Lucky Luke fête ses 70 ans, Tintin avec Hergé s’expose au Grand Palais, Disney ranime Doctor Strange dans la galaxie Marvel, vivier inépuisable de la fabrique moderne des blockbusters.
Les vieux héros doivent avoir pactisé avec le diable. Le temps glisse sur leur jeunesse éternelle, à l’image du fringant septuagénaire Lucky Luke, « notre ami à tous », résume son éditeur Philippe Ostermann, directeur général délégué de Dargaud. Jul, scénariste du nouvel album à paraître début novembre, voit en Lucky Luke un « Bob Dylan, à la fois folk et universel ». Avec Astérix, le cow-boy justicier est « un pilier de notre roman national », dit-il.

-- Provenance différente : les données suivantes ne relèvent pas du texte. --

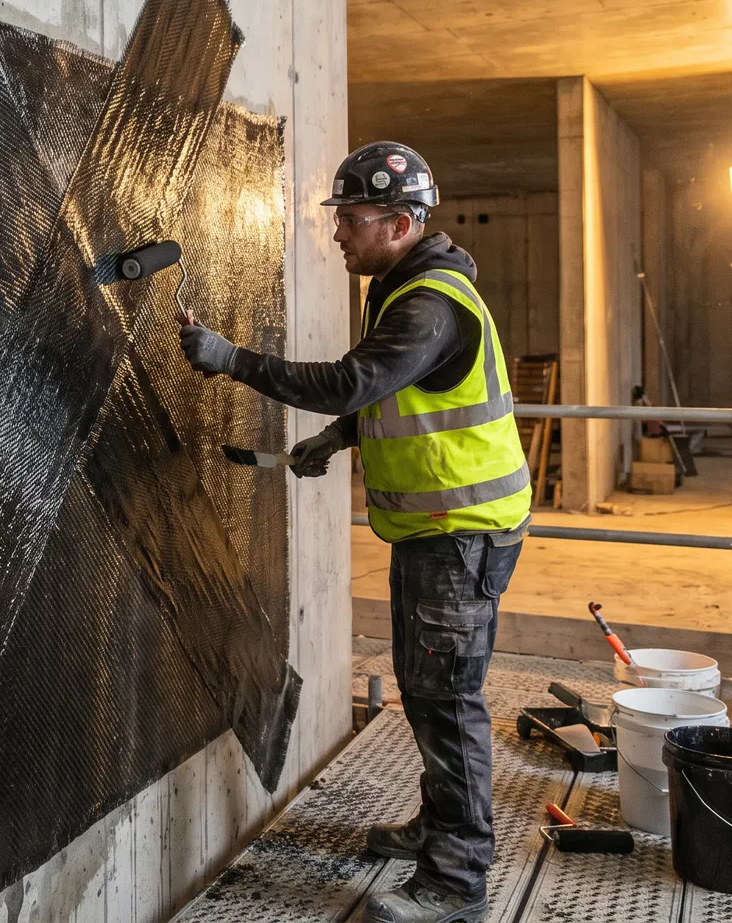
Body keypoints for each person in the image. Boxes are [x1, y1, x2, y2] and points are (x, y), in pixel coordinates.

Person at [178, 141, 531, 923]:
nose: (337, 232)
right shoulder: (402, 288)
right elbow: (388, 394)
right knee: (426, 689)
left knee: (448, 701)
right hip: (435, 530)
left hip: (461, 534)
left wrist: (231, 359)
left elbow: (351, 381)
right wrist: (341, 438)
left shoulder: (429, 304)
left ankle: (455, 881)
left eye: (351, 218)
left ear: (400, 224)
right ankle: (442, 828)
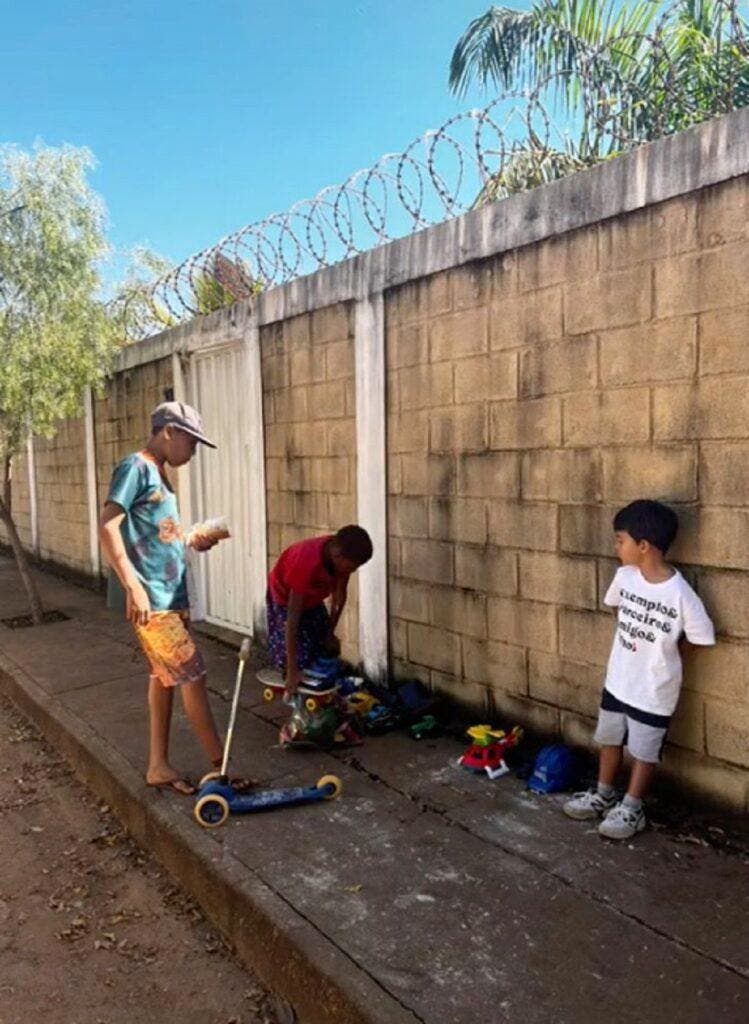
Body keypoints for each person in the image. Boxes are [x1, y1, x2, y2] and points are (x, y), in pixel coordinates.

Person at [99, 401, 242, 795]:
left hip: (169, 597)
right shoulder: (136, 467)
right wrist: (133, 585)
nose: (193, 451)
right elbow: (108, 526)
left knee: (163, 679)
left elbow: (155, 536)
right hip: (154, 602)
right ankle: (221, 767)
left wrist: (191, 538)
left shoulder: (158, 474)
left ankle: (157, 765)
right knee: (193, 675)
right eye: (191, 442)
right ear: (167, 432)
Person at [563, 499, 715, 840]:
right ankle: (604, 793)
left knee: (644, 752)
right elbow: (616, 607)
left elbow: (702, 637)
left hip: (653, 691)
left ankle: (632, 807)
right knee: (610, 739)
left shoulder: (680, 594)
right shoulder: (625, 577)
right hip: (618, 681)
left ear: (643, 546)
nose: (616, 547)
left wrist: (666, 654)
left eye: (620, 540)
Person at [267, 526, 373, 697]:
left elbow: (339, 598)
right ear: (338, 556)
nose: (352, 571)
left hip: (312, 598)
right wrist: (292, 670)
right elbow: (292, 623)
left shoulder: (342, 558)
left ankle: (321, 690)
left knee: (325, 646)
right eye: (352, 567)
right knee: (300, 654)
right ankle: (293, 686)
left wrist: (330, 632)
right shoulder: (305, 562)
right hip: (285, 599)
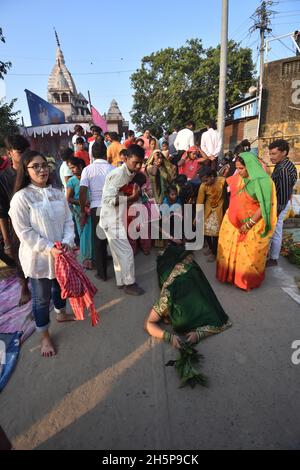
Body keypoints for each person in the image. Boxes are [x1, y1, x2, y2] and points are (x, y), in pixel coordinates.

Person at [9, 150, 75, 357]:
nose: (41, 170)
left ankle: (61, 313)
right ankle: (45, 336)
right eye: (35, 166)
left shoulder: (56, 192)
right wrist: (49, 248)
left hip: (60, 252)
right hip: (38, 258)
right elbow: (25, 232)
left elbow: (67, 220)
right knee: (41, 299)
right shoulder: (21, 198)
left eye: (44, 165)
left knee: (60, 286)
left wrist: (66, 242)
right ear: (26, 171)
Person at [145, 244, 232, 349]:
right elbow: (149, 323)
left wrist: (199, 335)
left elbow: (220, 321)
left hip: (186, 270)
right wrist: (169, 337)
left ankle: (175, 247)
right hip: (170, 269)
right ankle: (173, 247)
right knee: (166, 259)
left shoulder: (202, 299)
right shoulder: (168, 297)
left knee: (184, 258)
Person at [217, 152, 277, 291]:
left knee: (248, 255)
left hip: (253, 224)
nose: (239, 171)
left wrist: (249, 224)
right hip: (232, 222)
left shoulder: (263, 182)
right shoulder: (238, 177)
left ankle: (246, 281)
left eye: (241, 168)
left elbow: (264, 207)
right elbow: (229, 189)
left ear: (250, 166)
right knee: (229, 250)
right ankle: (230, 276)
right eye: (237, 168)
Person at [100, 144, 145, 295]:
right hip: (111, 220)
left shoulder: (129, 174)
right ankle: (130, 283)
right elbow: (108, 199)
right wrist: (131, 197)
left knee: (118, 253)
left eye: (141, 163)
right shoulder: (119, 174)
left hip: (113, 218)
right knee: (126, 252)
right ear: (126, 158)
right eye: (135, 162)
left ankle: (121, 281)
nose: (138, 166)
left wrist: (131, 198)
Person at [80, 142, 114, 281]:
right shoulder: (113, 169)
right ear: (106, 153)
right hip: (111, 207)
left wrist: (83, 211)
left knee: (99, 241)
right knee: (113, 239)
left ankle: (102, 274)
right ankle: (119, 272)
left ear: (92, 154)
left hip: (96, 207)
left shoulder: (87, 170)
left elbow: (83, 192)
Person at [267, 139, 297, 267]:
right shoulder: (286, 164)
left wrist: (277, 211)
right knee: (275, 231)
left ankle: (273, 258)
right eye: (270, 153)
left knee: (276, 231)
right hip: (280, 202)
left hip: (280, 204)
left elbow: (284, 193)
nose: (271, 156)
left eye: (274, 154)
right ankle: (272, 255)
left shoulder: (283, 169)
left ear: (283, 152)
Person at [66, 157, 93, 269]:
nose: (72, 170)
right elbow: (69, 198)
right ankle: (86, 259)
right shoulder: (72, 181)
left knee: (92, 233)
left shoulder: (89, 177)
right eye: (70, 168)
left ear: (80, 166)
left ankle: (93, 257)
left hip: (91, 209)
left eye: (73, 167)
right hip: (80, 211)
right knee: (83, 234)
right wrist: (83, 203)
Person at [197, 167, 226, 262]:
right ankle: (210, 247)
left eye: (206, 180)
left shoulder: (222, 181)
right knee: (206, 231)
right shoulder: (203, 186)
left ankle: (214, 253)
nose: (205, 183)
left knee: (216, 234)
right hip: (208, 210)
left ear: (212, 176)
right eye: (203, 181)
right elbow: (200, 201)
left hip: (219, 210)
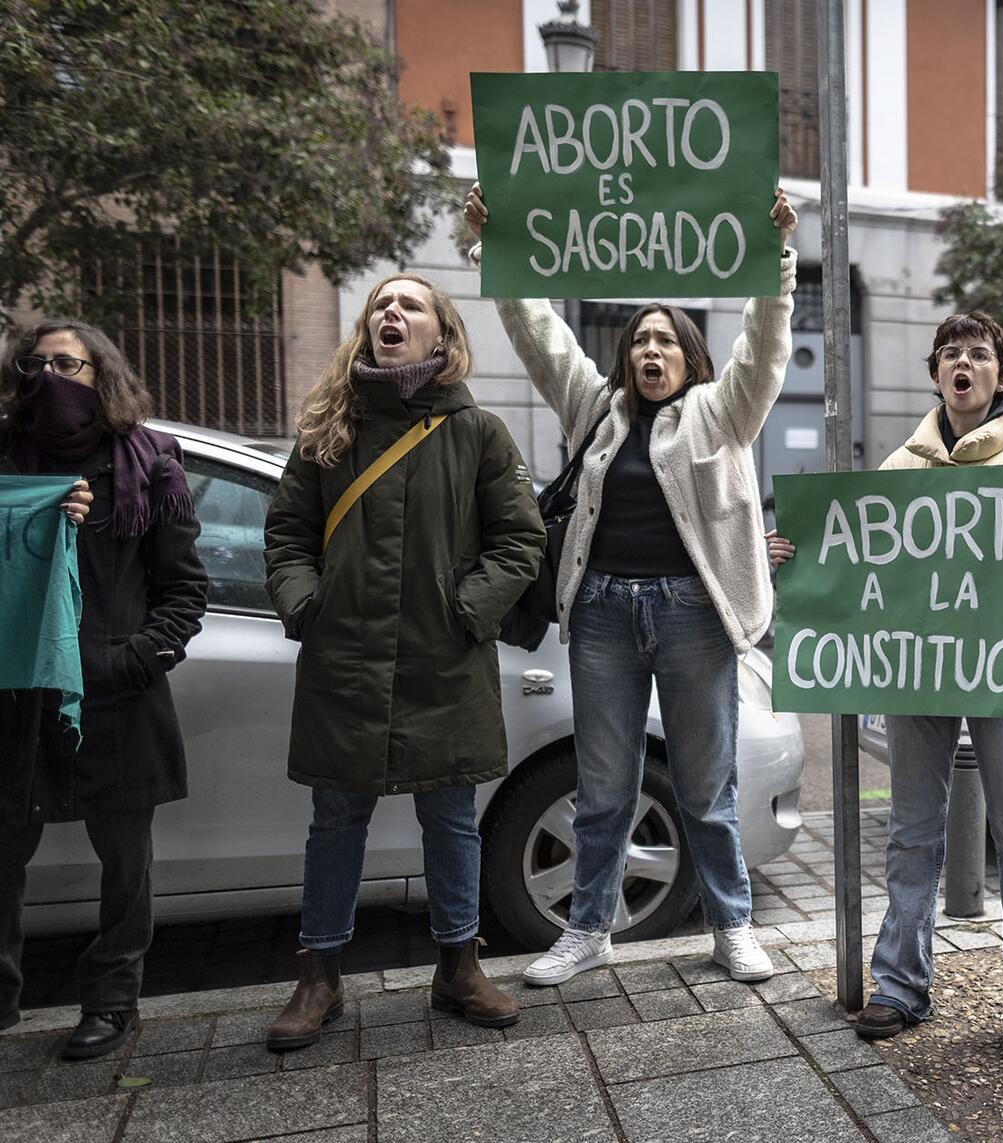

Figures indémodables, évoluant avec leur temps, portant des valeurs indiscutables (la résistance, la liberté, la solidarité, l’altérité, etc.), les héros de BD entrent même au musée désormais : Tintin vient de s’installer au Grand Palais, à Paris, trois ans après Astérix à la Bibliothèque nationale de France.
Chaque nouvel album de ces héros de la culture populaire est un best-seller. Le succès commercial de Lucky Luke, 70 ans, se chiffre à 200 millions d’albums vendus depuis sa création en 1946. Le phénomène éditorial passe les frontières. Tintin, 87 ans, a diffusé ses aventures à plus de 230 millions d’exemplaires à travers le monde, dans plus de 80 langues et dialectes. Astérix, 57 ans, traduit en 111 langues et dialectes, a écoulé plus de 350 millions d’exemplaires depuis sa création en 1959.
L’univers de ces héros sans âge fait l’objet « d’une exploitation merchandising et audiovisuelle intensive », pour reprendre les termes de l’éditeur de Lucky Luke, qui y voit un moyen d’introduire le personnage « auprès d’une très large partie de la population et auprès de plusieurs générations de lecteurs ».
Icônes du jeune public
Le cinéma a considérablement accru la visibilité des vieux héros, mutés en icônes du jeune public. La saga des Astérix est une formidable potion magique pour le box-office. En 2002, Astérix : mission Cléopâtre a fait un malheur, avec 14,5 millions d’entrées en France. Bien plus fort qu’ Astérix et Obélix contre César , avec le duo Depardieu- Clavier, 8,9 millions d’entrées en France et 101 millions de dollars de recettes mondiales.
En 2011, le maître Spielberg avec Les Aventures de Tintin : le secret de la Licorne, Golden Globes du meilleur film d’animation, a attiré 5,2 millions de fans en France, et récolté 373 millions de dollars de recettes internationales.
Les Américains ont quasiment industrialisé la production des blockbusters à partir des super-héros de Marvel et de DC Comics. La franchise des Avengers frôle les 3 milliards de dollars de recettes mondiales, celle des X-Men atteint 2,8 milliards. Batman suit, à 2,4 milliards. Qu’il soit joué par Val Kilmer, Michael Keaton, George Clooney ou encore Christian Bale, Batman entre dans n’importe quel scénario.
Comme avec LucasFilm et Star Wars, Disney en rachetant Marvel Entertainment fin 2009 s’est offert un catalogue inépuisable de héros de blockbusters. Après Iron Man, Thor, Hulk, Captain America ou encore Ultron, voici Doctor Strange , sorcier aux pouvoirs occultes. Pour Disney, « ce film fait partie de la troisième phase de l’univers cinématographique Marvel, dont l’objectif est de faire découvrir de nouveaux héros tout en perpétuant les aventures des personnages Marvel préférés du public ». Strange, nouveau venu ? Le personnage est apparu dans le numéro 110 de la revue Strange Tales en juillet 1963. Un quinquagénaire qui comme tous les héros ne meurt jamais.